## EXERCISE DIRECTIONS:
An exact copy of every record is needed, with the pictures left out.

## MATERIAL FOR THIS EXERCISE:
<<<<

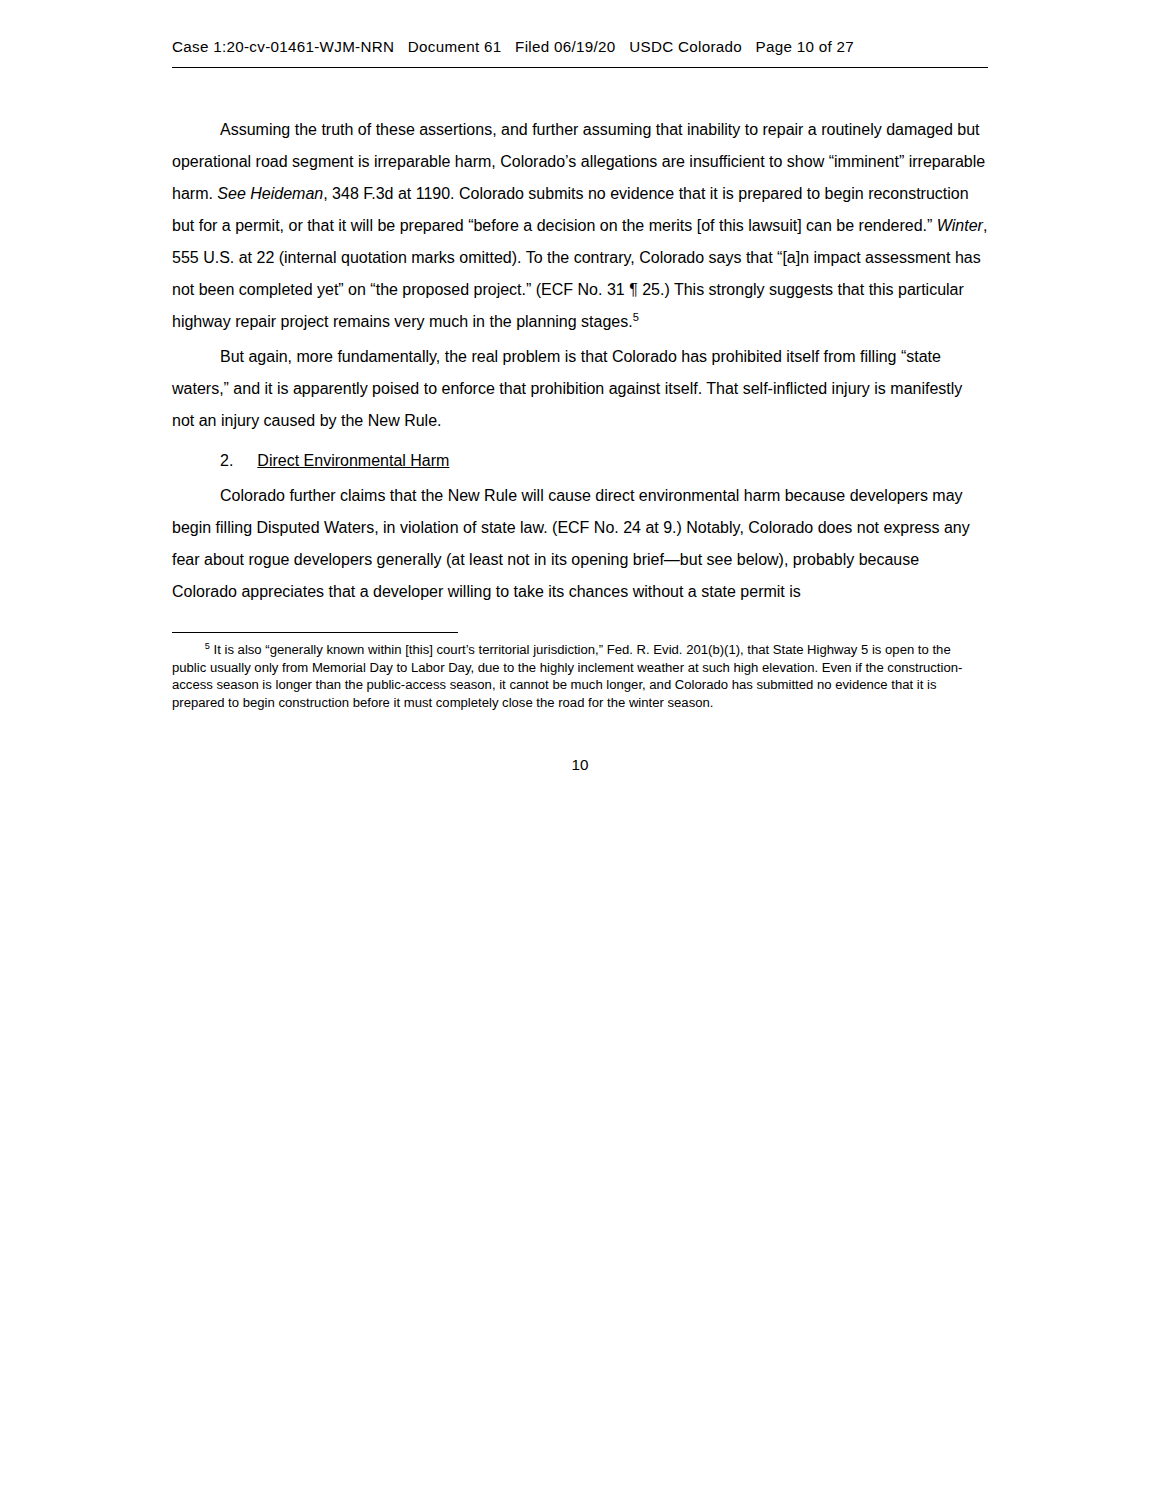Case 1:20-cv-01461-WJM-NRN Document 61 Filed 06/19/20 USDC Colorado Page 10 of 27
Assuming the truth of these assertions, and further assuming that inability to repair a routinely damaged but operational road segment is irreparable harm, Colorado’s allegations are insufficient to show “imminent” irreparable harm. See Heideman, 348 F.3d at 1190. Colorado submits no evidence that it is prepared to begin reconstruction but for a permit, or that it will be prepared “before a decision on the merits [of this lawsuit] can be rendered.” Winter, 555 U.S. at 22 (internal quotation marks omitted). To the contrary, Colorado says that “[a]n impact assessment has not been completed yet” on “the proposed project.” (ECF No. 31 ¶ 25.) This strongly suggests that this particular highway repair project remains very much in the planning stages.5
But again, more fundamentally, the real problem is that Colorado has prohibited itself from filling “state waters,” and it is apparently poised to enforce that prohibition against itself. That self-inflicted injury is manifestly not an injury caused by the New Rule.
2. Direct Environmental Harm
Colorado further claims that the New Rule will cause direct environmental harm because developers may begin filling Disputed Waters, in violation of state law. (ECF No. 24 at 9.) Notably, Colorado does not express any fear about rogue developers generally (at least not in its opening brief—but see below), probably because Colorado appreciates that a developer willing to take its chances without a state permit is
5 It is also “generally known within [this] court’s territorial jurisdiction,” Fed. R. Evid. 201(b)(1), that State Highway 5 is open to the public usually only from Memorial Day to Labor Day, due to the highly inclement weather at such high elevation. Even if the construction-access season is longer than the public-access season, it cannot be much longer, and Colorado has submitted no evidence that it is prepared to begin construction before it must completely close the road for the winter season.
10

>>>>

## SOLVED PROBLEM:
Case 1:20-cv-01461-WJM-NRN Document 61 Filed 06/19/20 USDC Colorado Page 10 of 27
Assuming the truth of these assertions, and further assuming that inability to repair a routinely damaged but operational road segment is irreparable harm, Colorado’s allegations are insufficient to show “imminent” irreparable harm. See Heideman, 348 F.3d at 1190. Colorado submits no evidence that it is prepared to begin reconstruction but for a permit, or that it will be prepared “before a decision on the merits [of this lawsuit] can be rendered.” Winter, 555 U.S. at 22 (internal quotation marks omitted). To the contrary, Colorado says that “[a]n impact assessment has not been completed yet” on “the proposed project.” (ECF No. 31 ¶ 25.) This strongly suggests that this particular highway repair project remains very much in the planning stages.5
But again, more fundamentally, the real problem is that Colorado has prohibited itself from filling “state waters,” and it is apparently poised to enforce that prohibition against itself. That self-inflicted injury is manifestly not an injury caused by the New Rule.
2. Direct Environmental Harm
Colorado further claims that the New Rule will cause direct environmental harm because developers may begin filling Disputed Waters, in violation of state law. (ECF No. 24 at 9.) Notably, Colorado does not express any fear about rogue developers generally (at least not in its opening brief—but see below), probably because Colorado appreciates that a developer willing to take its chances without a state permit is
5 It is also “generally known within [this] court’s territorial jurisdiction,” Fed. R. Evid. 201(b)(1), that State Highway 5 is open to the public usually only from Memorial Day to Labor Day, due to the highly inclement weather at such high elevation. Even if the construction-access season is longer than the public-access season, it cannot be much longer, and Colorado has submitted no evidence that it is prepared to begin construction before it must completely close the road for the winter season.
10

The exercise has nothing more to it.